Allez, étape suivante, un petit tour à bicyclette. Chacun retrouve couleurs et légèreté en quelques tours de roue. Jusqu’à retrouver son âme d’enfant, mais pour un temps. l’arrivée, c’est un cimetière sorti du fond des âges, mais même au milieu des vieilles tombes de pierre moussue, la chaleur demeure dans le groupe, et les contes de GirO fascine toujours autant, tant par le texte que par la musique, toujours en symbiose. Après ces pierres, direction celles de la gare Saint-Jean, où l’on est invité à observer les gens qui se séparent, ceux qui restent et ceux qui s’en vont. Qui s’en vont par exemple faire la guerre. Pour la fuir, la dernière étape, le lac d’Eugénie, où chacun apporte sa pierre pour lancer dans les eaux sombres, pour faire un voeu, à l’amour, à la vie et au monde.
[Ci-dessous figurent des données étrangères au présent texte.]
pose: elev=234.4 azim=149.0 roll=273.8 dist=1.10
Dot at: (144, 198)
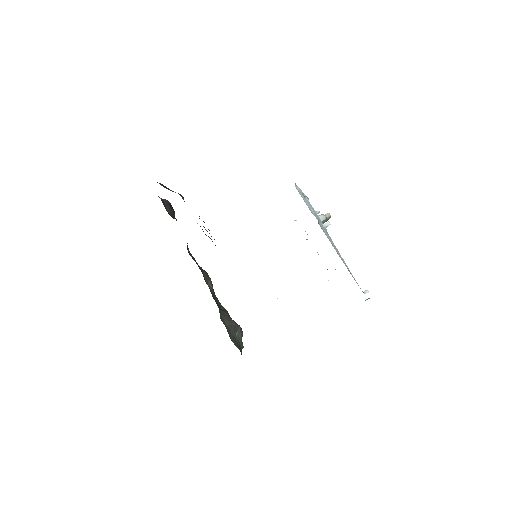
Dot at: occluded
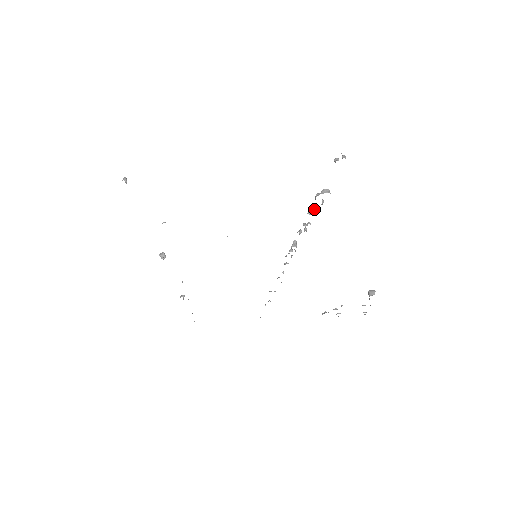
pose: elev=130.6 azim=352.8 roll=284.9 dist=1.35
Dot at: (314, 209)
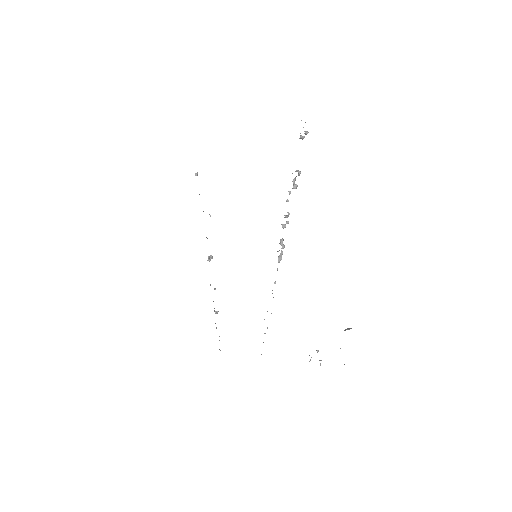
Dot at: (289, 193)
Un disque de pierre, de bois, d’espace et de braise, aux danses folk, aux envolées rock, au chant hypnotique. GirO le tour operator et sa marche poétique nous enivre de terre et d’horizon, d’ombres et de lumière, du crépuscule à l’aube sans oublier la nuit, ses nymphes et ses démons.
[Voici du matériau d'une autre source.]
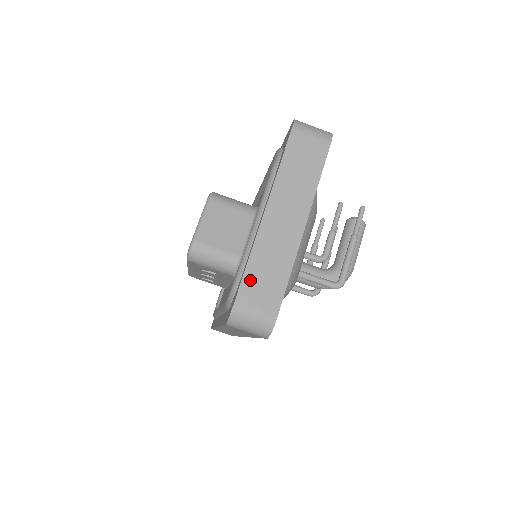
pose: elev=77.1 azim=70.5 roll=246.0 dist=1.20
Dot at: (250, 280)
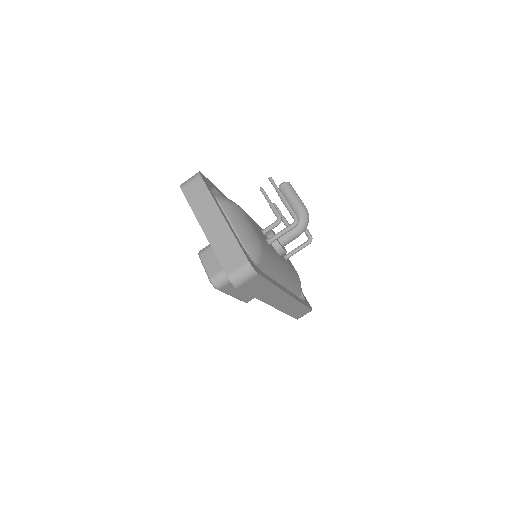
Dot at: (223, 260)
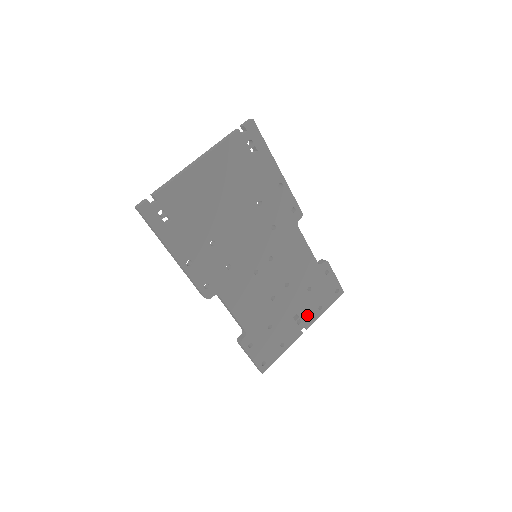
Cécile Arnoux, Revue Place Publique, janvier 2015
Ce premier article est plus que le reflet d’un homme dans une flaque d’une campagne qu’on imagine bien quelque part au Nord de la Loire. C’est bien le for intérieur qui est convoqué et exprimé. Comme dans ses précédents manifestes, Sylvain GirO met le verbe au centre, joue avec le sens des mots, invente une poésie toujours très marquée par la nature, le monde et ceux qui le peuplent. Ajoutez à cela une voix qui densifie les textes et la chanson prend tout son sens. Les premiers pas au sein de Katé-Mé ont façonné un chanteur, ses foulées au sein de GirO confirment son talent et révèlent encore davantage le poète et le militant. Et là où cela résonne encore plus fortement, c’est dans la musique, plus radicale encore, plus tendue et intense, un peu comme celle qu’invente Rodolphe Burger. Pour accompagner Sylvain GirO, trois complices musiciens et arrangeurs montrent le même engouement et les mêmes intentions que l’auteur, surlignent les mots encore plus fortement que sur les deux disques déjà parus. Batterie, violoncelle et claviers prennent un virage rock qui fait la force de ce nouvel album. Dix morceaux sous tension, une tristesse qui transpire, une violence évoquée, une rage assumée, Sylvain GirO réveille souvent les maux comme pour mieux les conjurer ou les dénoncer. Reste à chacun de réfléchir aux symboliques suggérées. Reste à chacun à se laisser traverser par la force de ces dix odes.